Toward Machine Translation Literacy: How Lay Users Perceive and Rely on Imperfect Translations
Yimin Xiao, Yongle Zhang, Dayeon Ki, Calvin Bao, Marianna J. Martindale, Charlotte Vaughn, Ge Gao, Marine Carpuat
TL;DR
The paper addresses how lay users perceive and rely on imperfect machine translation in everyday contexts, highlighting the MT literacy gap. It deploys a museum-based study (n=452 valid) with a 2×3 design that manipulates translation correctness and error type, measuring translation quality perception, decision accuracy, confidence, and willingness to reuse MT across Spanish proficiency levels. Key findings show bilingual and non-bilingual users rely on MT differently; non-bilingual users often over-rely due to limited evaluation strategies, while error experiences can prompt reassessment of future use.

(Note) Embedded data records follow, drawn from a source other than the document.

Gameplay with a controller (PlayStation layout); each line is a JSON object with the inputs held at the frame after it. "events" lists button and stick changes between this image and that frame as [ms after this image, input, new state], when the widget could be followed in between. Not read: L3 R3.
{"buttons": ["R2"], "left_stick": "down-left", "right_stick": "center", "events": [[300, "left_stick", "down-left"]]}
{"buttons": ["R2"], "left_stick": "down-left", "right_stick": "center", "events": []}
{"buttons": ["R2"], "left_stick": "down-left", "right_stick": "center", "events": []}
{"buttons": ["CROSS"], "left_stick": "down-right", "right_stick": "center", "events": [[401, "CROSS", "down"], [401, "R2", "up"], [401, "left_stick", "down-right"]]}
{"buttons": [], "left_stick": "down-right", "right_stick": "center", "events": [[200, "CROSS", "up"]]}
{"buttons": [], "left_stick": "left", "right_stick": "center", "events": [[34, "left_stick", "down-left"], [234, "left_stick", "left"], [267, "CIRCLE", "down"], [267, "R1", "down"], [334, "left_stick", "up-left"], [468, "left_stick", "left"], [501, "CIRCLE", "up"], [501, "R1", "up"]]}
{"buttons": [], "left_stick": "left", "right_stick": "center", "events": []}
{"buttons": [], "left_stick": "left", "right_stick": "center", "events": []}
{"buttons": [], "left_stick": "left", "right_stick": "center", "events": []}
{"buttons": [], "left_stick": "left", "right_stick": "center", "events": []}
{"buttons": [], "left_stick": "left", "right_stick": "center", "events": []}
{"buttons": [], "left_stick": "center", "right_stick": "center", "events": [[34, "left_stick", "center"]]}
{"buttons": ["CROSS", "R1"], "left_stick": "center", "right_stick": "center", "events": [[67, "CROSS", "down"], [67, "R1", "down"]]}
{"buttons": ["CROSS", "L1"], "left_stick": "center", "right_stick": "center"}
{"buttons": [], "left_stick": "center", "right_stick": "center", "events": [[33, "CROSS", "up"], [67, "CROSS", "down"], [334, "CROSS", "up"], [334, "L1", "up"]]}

The work advocates for MT evaluation tools and NLP explanations to support user understanding, suggesting practical directions for MT literacy interventions and interdisciplinary collaboration across NLP, HCI, and Translation Studies.
Abstract
As Machine Translation (MT) becomes increasingly commonplace, understanding how the general public perceives and relies on imperfect MT is crucial for contextualizing MT research in real-world applications. We present a human study conducted in a public museum (n=452), investigating how fluency and adequacy errors impact bilingual and non-bilingual users' reliance on MT during casual use. Our findings reveal that non-bilingual users often over-rely on MT due to a lack of evaluation strategies and alternatives, while experiencing the impact of errors can prompt users to reassess future reliance. This highlights the need for MT evaluation and NLP explanation techniques to promote not only MT quality, but also MT literacy among its users.